PROFIT Study: HR20013 Demonstrates Noninferiority in Preventing Chemo-Induced Nausea, Vomiting

The phase 3 PROFIT study found that HR20013, which inhibits neurokinin-1 (NK-1) and 5-HT3 pathways, plus dexamethasone (DEX), was noninferior to the combination of fosaprepitant (FAPR) plus palonosetron (PALO) and DEX for reducing nausea and vomiting induced by cisplatin-based chemotherapy for non-small cell lung cancer. These findings were presented at the IASLC 2024 World Conference on Lung Cancer.

HR20013 is an intravenous formulation of HRS5580, a novel NK-1 inhibitor, and PALO. This randomized, double-blind trial enrolled chemotherapy-naïve patients who received cisplatin-based highly emetogenic chemotherapy. On day 1 of each cycle, HR20013 was administered to 373 patients, and FAPR plus PALO was administered to 377 patients. All patients received oral dexamethasone on days 1-4. Patients were administered identical blinded treatments for 2 cycles, and the primary endpoint was complete response (no emesis/no rescue) after chemotherapy in cycle 1. The noninferiority margin was a -10% difference between groups.

The complete response rates were 77.7% and 78.2% for HR20013 and FAPR plus PALO in cycle 1, respectively, meeting the noninferiority threshold. Complete response rates were similar between groups in the acute (0-24 hours) and delayed (24-120 hours) phases in both cycles.
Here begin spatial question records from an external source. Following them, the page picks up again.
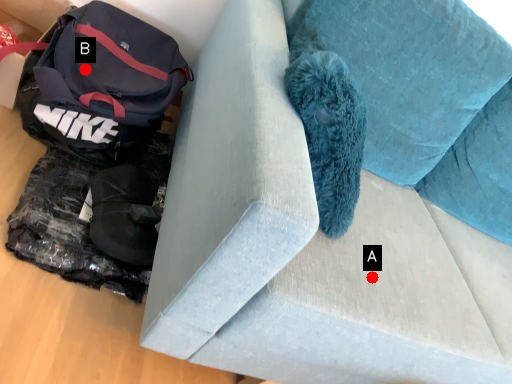
Question: Two points are circled on the image, labeled by A and B beside each circle. Which point is closer to the camera?

Choices:
 (A) A is closer
 (B) B is closer

Answer: (A)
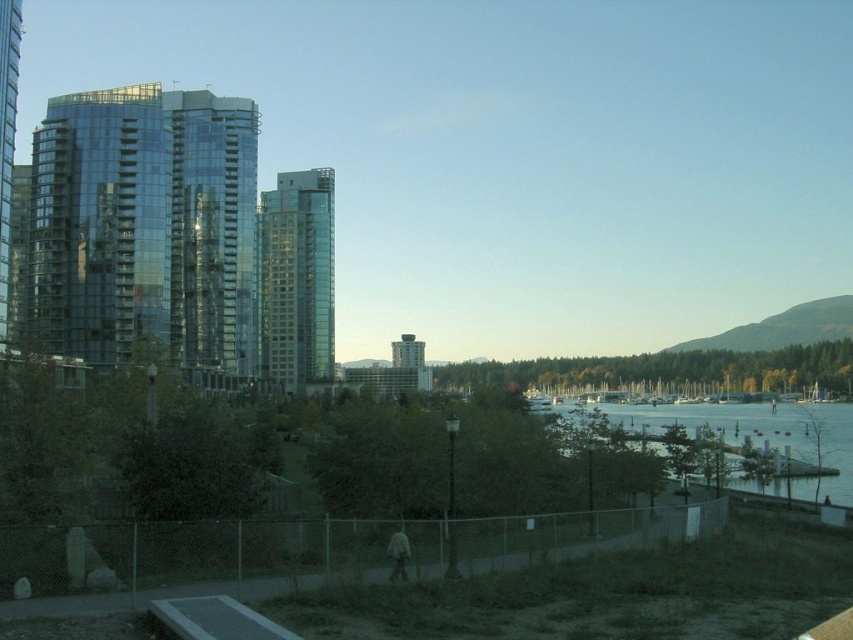
Question: Which point is closer to the camera?

Choices:
 (A) (410, 380)
 (B) (125, 304)

Answer: (B)

Question: Is shiny glass building at left bigger than glassy reflective building at center?

Choices:
 (A) no
 (B) yes

Answer: (B)

Question: Which object is closer to the camera taking this photo?

Choices:
 (A) shiny glass building at left
 (B) matte gray tower at center

Answer: (A)

Question: Does glassy reflective building at center appear on the right side of clear water at lower right?

Choices:
 (A) yes
 (B) no

Answer: (B)

Question: Among these points, which one is nearest to the camera?

Choices:
 (A) (409, 371)
 (B) (84, 128)

Answer: (B)

Question: Can you confirm if shiny glass building at left is wider than glassy reflective building at center?

Choices:
 (A) no
 (B) yes

Answer: (B)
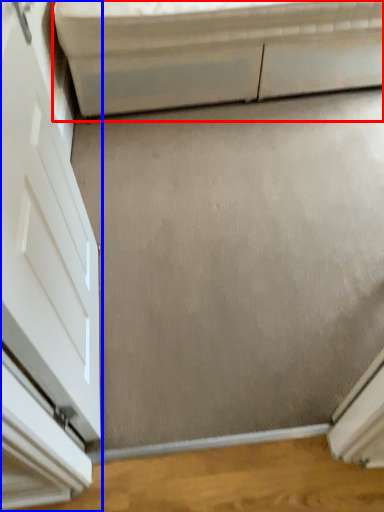
Question: Which object is further to the camera taking this photo, furniture (highlighted by a red box) or door (highlighted by a blue box)?

Choices:
 (A) furniture
 (B) door

Answer: (A)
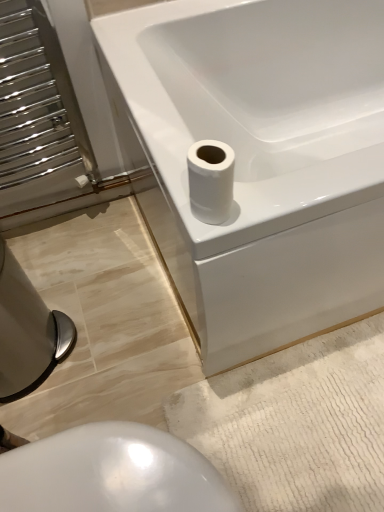
Question: Does point (13, 371) appear closer or farther from the camera than point (243, 99)?

Choices:
 (A) farther
 (B) closer

Answer: (B)

Question: Which is correct: brushed metal bidet at lower left, which ranks as the first bidet in left-to-right order, is inside white glossy bathtub at upper right, or outside of it?

Choices:
 (A) outside
 (B) inside

Answer: (A)

Question: Estimate the real-world distances between objects in this image. Which object is closer to the white glossy bidet at lower center, which is the first bidet from right to left?

Choices:
 (A) brushed metal bidet at lower left, the second bidet positioned from the right
 (B) white glossy bathtub at upper right
 (C) white glossy toilet paper at upper right

Answer: (C)

Question: Considering the real-world distances, which object is farthest from the white glossy toilet paper at upper right?

Choices:
 (A) white glossy bathtub at upper right
 (B) white glossy bidet at lower center, which is counted as the 2th bidet, starting from the left
 (C) brushed metal bidet at lower left, the second bidet positioned from the right

Answer: (C)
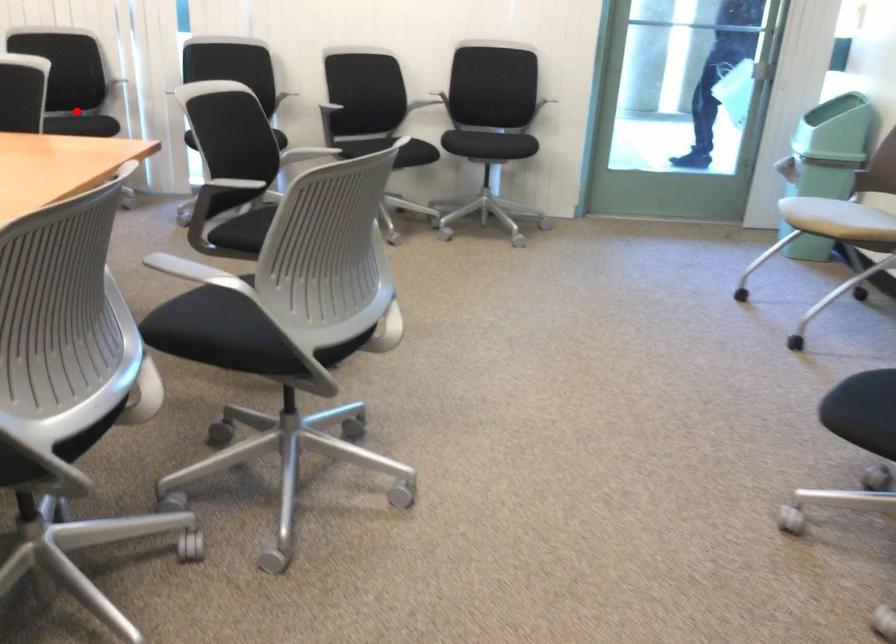
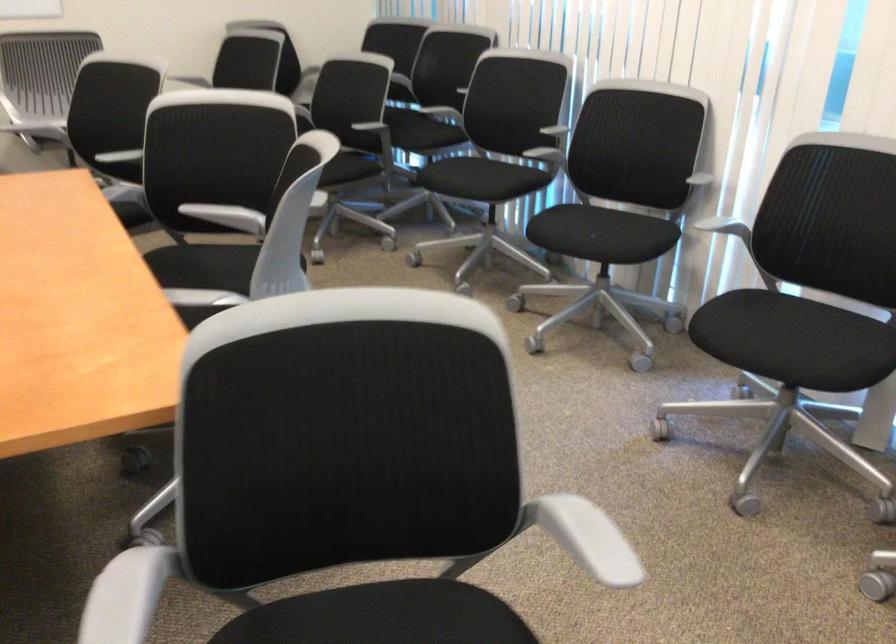
Question: I am providing you with two images of the same scene from different viewpoints. Given a red point in image1, look at the same physical point in image2. Is it:

Choices:
 (A) Closer to the viewpoint
 (B) Farther from the viewpoint

Answer: (A)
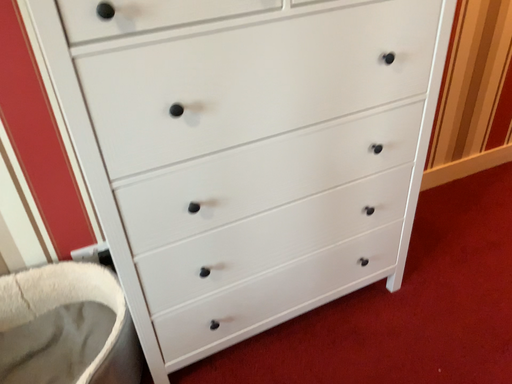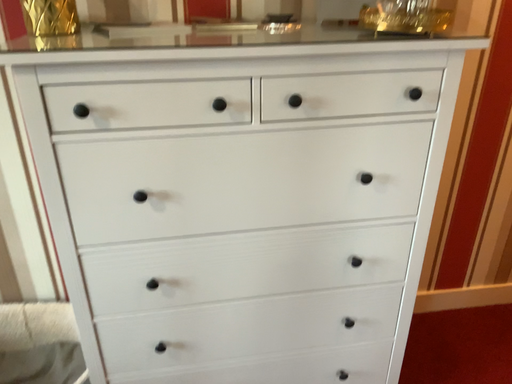
Question: Which way did the camera rotate in the video?

Choices:
 (A) rotated left
 (B) rotated right

Answer: (A)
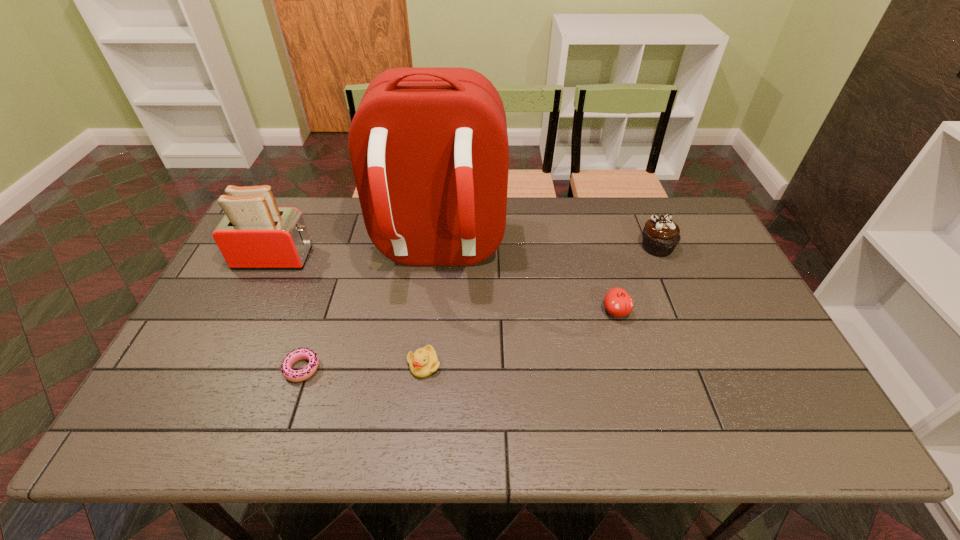
At what (x,y) coordinates should I click in order to perform the action: click on backpack. Please return your answer as a coordinate pair (x, y). This screenshot has height=540, width=960. Looking at the image, I should click on (428, 146).

The image size is (960, 540). I want to click on toaster, so click(x=255, y=233).

Find the location of a particular element. This screenshot has width=960, height=540. the second tallest object is located at coordinates (255, 233).

Locate an element on the screen. The height and width of the screenshot is (540, 960). the rightmost object is located at coordinates (661, 235).

Find the location of a particular element. cupcake is located at coordinates (661, 235).

What are the coordinates of `the second object from right to left` in the screenshot? It's located at (618, 303).

In order to click on apple in this screenshot , I will do `click(618, 303)`.

I want to click on the fifth tallest object, so click(x=423, y=362).

The width and height of the screenshot is (960, 540). What are the coordinates of `the shortest object` in the screenshot? It's located at (301, 353).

Rates were higher in the HR20013 group in the beyond delayed phase (120-168 hours) in both cycles (cycle 1: 90.3% vs 86.5%; cycle 2: 92.7% vs 87.8%). The investigators noted a trend toward higher rates of complete protection (CP plus visual analog scale score <25 mm) and total control (CP plus visual analog scale score <5 mm) in the beyond delayed phase for the HR20013 arm, particularly in cycle 2. The safety profile in both groups was similar.

“HR20013+DEX was non-inferior to FAPR+PALO+DEX in prevention of cisplatin-based [highly emetogenic chemotherapy-induced nausea and vomiting,]” the authors summarized.

Reference

Zhang L, Zhao Y, Zhang M, et al. Phase 3 Study of HR20013 For Prevention of Cisplatin-based Chemotherapy-induced Nausea and Vomiting (PROFIT Study). Abstract OA07.05. Presented at the IASLC World Conference on Lung Cancer; September 7-10, 2024; San Diego, California.